Le nouveau gouvernement devrait dévoiler samedi le cap qu'il s'est fixé pour faire en sorte que le pays redevienne solvable. En attendant, et alors que la contestation s'est essoufflée depuis le début de l'année, quelques irréductibles activistes battent encore le pavé devant les symboles du pouvoir. «C'est aux corrompus de payer les dettes, pas à nous», lance Faycal, un professeur d'économie, venu protester avec un petit groupe de militants devant le siège de l'Association des banques libanaises. Une dizaine de policiers stationnent devant la façade du bâtiment criblée de graffitis. «Il n'y a pas de solution. A moins que l'on rende tout l'argent volé qui est hors du pays. Les fonds qui sont à la Banque centrale ne suffisent plus», assure Tarek, barbe noire fournie et blouson en cuir. «La livre va encore se dévaluer et les salaires ne vaudront plus rien», prédit le manifestant.

Le ressentiment contre les banques est d'autant plus grand que de grosses fortunes du pays seraient parvenues ces derniers mois à braver les interdictions de transfert, bénéficiant de la complaisance de certains établissements bancaires. En guise de sanction, le procureur financier a annoncé jeudi soir le gel des avoirs des vingt plus grandes banques du pays et des présidents de leurs conseils d'administration. Cette annonce fracassante a aussitôt suscité une levée de boucliers de la part des établissements concernés et de l'opposition. Le Premier ministre sortant Saad Hariri a fustigé une mesure «populiste» digne des «régimes totalitaires». Le procureur général a finalement suspendu quelques heures plus tard cette décision. «Une telle mesure risque de plonger le pays et son secteur financier dans le chaos», a justifié le juge Ghassan Oueidat. Un cafouillage qui en dit long sur la débâcle d'une classe politico-financière profondément divisée à l'heure des choix difficiles. Un éventuel apport financier du Fonds monétaire international (FMI) reste catégoriquement rejeté par le Hezbollah, qui refuse de voir le pays placé sous tutelle des Etats Unis, son ennemi juré.

Plusieurs options sont sur la table. Soit le pays fait défaut, soit il s'oriente vers une restructuration ou un rééchelonnement négociée de sa dette. Il pourrait également obtenir un court sursis. Quel que soit le scénario retenu, la population s'attend dans tous les cas à payer le prix fort. Mohammad, employé d'une compagnie d'assurances, n'est plus rémunéré depuis trois mois. «Que l'on paie les Eurobonds ou pas, la situation va empirer», pense ce trentenaire. Dans les rues du pays règne une atmosphère de faillite.
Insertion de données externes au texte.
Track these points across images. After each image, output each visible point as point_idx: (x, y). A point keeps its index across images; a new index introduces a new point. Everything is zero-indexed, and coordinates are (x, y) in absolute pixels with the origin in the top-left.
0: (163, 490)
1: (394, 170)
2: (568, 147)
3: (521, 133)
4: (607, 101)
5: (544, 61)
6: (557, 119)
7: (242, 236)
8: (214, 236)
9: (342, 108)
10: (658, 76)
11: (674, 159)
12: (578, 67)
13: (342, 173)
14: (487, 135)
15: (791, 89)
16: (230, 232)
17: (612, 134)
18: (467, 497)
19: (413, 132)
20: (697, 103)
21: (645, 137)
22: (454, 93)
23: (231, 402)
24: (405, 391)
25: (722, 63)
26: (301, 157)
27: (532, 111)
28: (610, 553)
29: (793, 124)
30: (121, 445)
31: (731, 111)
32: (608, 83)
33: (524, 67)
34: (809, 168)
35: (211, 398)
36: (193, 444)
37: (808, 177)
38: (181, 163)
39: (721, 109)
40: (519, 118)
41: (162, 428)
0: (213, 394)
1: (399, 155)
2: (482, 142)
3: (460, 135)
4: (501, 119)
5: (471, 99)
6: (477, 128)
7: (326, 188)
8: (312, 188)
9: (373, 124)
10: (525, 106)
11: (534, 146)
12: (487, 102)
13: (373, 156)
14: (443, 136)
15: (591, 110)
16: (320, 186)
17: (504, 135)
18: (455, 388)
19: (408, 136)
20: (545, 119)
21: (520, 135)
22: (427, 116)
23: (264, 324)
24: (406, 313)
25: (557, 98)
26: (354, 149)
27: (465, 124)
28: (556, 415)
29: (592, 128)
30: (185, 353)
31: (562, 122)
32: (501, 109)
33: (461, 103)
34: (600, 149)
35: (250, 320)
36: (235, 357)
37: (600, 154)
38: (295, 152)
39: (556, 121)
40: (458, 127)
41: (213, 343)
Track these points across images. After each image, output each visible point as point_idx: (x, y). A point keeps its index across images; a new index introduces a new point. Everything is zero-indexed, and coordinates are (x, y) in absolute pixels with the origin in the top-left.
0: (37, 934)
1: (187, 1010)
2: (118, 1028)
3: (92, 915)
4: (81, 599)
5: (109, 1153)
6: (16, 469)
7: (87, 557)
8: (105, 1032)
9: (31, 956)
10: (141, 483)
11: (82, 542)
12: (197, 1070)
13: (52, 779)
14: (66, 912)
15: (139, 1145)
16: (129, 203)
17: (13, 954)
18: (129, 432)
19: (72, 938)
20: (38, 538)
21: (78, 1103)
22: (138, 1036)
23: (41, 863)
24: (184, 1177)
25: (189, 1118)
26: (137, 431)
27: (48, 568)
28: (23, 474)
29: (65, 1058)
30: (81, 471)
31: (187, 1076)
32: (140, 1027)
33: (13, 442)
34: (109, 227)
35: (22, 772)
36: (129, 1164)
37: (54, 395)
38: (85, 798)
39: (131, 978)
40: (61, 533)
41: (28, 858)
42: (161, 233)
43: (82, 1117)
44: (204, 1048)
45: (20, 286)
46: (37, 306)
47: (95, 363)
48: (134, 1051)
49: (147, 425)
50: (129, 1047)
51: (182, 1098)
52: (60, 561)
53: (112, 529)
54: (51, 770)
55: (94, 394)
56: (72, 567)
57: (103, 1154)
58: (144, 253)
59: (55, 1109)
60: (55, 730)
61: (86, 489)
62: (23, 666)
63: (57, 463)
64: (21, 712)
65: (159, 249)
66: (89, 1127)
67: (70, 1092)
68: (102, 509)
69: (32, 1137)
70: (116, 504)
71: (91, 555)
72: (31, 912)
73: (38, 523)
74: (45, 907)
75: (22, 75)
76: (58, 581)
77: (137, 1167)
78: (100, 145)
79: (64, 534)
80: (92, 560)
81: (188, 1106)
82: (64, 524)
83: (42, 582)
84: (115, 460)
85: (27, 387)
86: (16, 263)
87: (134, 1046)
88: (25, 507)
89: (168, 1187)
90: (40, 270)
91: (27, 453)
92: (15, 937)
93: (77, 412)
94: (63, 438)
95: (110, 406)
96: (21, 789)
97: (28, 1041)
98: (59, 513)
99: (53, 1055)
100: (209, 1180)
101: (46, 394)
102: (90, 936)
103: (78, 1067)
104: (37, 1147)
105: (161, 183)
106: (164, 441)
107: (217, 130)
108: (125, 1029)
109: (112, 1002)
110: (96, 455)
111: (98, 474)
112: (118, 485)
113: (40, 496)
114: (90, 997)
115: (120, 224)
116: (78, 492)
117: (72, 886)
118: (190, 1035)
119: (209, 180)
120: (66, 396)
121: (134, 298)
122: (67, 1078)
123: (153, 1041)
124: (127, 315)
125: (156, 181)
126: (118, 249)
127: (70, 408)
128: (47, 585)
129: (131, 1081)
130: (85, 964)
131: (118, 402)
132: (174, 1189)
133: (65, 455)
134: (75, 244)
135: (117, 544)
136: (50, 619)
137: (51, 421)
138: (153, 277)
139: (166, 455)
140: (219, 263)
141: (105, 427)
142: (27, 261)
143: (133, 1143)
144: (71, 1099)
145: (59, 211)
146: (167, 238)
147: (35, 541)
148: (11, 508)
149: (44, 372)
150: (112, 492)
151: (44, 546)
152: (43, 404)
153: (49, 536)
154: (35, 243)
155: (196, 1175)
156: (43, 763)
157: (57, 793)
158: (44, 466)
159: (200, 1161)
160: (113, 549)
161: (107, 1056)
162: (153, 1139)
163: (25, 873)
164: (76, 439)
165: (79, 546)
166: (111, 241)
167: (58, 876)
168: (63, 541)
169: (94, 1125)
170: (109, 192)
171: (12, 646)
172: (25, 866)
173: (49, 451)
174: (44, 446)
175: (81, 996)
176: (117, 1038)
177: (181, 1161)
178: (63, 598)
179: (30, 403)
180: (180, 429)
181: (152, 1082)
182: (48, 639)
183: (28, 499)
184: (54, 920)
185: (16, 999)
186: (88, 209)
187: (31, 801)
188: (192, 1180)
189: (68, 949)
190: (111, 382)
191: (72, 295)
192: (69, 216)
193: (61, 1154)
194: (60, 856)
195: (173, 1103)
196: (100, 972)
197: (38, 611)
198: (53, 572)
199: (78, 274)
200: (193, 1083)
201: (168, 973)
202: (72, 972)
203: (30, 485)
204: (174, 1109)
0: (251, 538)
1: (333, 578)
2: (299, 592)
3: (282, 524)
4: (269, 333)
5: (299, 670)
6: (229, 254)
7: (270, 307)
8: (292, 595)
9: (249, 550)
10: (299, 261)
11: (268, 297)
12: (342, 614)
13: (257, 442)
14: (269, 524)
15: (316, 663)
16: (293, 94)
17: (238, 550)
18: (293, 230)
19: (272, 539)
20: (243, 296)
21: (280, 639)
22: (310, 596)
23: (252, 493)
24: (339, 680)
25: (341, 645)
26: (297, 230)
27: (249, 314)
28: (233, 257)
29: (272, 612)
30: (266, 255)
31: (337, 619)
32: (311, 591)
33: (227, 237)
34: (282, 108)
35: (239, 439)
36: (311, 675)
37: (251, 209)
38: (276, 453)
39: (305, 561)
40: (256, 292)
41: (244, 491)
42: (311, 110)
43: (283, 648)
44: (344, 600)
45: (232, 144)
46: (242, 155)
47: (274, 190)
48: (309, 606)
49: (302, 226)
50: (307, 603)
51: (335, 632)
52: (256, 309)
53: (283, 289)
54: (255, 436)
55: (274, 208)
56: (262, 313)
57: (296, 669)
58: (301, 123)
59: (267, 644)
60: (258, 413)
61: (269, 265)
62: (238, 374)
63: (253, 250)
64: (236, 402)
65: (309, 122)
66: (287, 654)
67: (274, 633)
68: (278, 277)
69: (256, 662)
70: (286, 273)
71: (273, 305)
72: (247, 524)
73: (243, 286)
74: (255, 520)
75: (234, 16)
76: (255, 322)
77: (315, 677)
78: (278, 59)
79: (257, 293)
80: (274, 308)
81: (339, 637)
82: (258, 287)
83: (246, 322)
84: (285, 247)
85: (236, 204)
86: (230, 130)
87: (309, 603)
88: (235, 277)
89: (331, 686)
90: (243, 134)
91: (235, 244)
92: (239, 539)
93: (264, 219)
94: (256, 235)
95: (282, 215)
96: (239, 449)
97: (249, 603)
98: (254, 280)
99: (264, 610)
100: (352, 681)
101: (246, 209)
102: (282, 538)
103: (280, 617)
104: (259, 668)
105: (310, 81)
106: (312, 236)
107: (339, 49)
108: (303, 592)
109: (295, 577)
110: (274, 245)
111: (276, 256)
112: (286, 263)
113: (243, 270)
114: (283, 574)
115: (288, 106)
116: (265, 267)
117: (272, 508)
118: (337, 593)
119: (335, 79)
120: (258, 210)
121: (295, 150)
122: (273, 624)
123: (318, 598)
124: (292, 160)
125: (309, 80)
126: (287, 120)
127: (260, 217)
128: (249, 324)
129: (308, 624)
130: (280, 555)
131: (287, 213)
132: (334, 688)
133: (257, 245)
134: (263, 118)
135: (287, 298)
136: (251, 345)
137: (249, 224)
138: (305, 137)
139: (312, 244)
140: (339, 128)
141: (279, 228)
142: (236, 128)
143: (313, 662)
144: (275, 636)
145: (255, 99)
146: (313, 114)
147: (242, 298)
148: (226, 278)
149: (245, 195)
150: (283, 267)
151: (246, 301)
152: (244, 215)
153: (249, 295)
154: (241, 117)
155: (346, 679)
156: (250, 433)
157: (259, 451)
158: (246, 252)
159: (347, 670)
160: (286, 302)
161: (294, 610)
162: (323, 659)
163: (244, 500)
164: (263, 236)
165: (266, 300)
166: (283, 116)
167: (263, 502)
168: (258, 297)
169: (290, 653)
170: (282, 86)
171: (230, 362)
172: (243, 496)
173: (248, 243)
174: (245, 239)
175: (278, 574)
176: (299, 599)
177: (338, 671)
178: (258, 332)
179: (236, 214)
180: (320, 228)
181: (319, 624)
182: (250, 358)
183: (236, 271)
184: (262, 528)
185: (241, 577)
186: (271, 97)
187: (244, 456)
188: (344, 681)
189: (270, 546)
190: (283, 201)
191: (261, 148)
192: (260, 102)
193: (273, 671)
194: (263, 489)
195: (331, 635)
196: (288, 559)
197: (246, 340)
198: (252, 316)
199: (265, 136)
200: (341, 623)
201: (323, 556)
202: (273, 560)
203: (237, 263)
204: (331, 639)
Quelque 220 000 emplois se sont évaporés depuis octobre, selon les estimations d'un institut de sondage local. Le long des trottoirs, les devantures de commerces ayant fermé leurs portes se font de plus en plus nombreuses. Les projets immobiliers sont à l'arrêt. Sur certains chantiers, les grues sont immobiles depuis des semaines. À l'approche de l'échéance, les signaux avant-coureurs d'un crash annoncé se sont multipliés. La livre a encore perdu plus de 40% de sa valeur sur le marché noir, frôlant jeudi 2 700 livres pour un billet vert. La Banque centrale est intervenue vendredi pour plafonner ce taux à 1 950, prévenant que toute infraction serait passible de poursuite judiciaire. Les agences internationales de notation ont encore dégradé la note du pays. L'entrepreneur Bassam est pessimiste : «Quoi qu'ils décident, ça va faire très mal. Ils vont augmenter la TVA, prendre des mesures difficiles. Pour moi, la crise ne fait que commencer».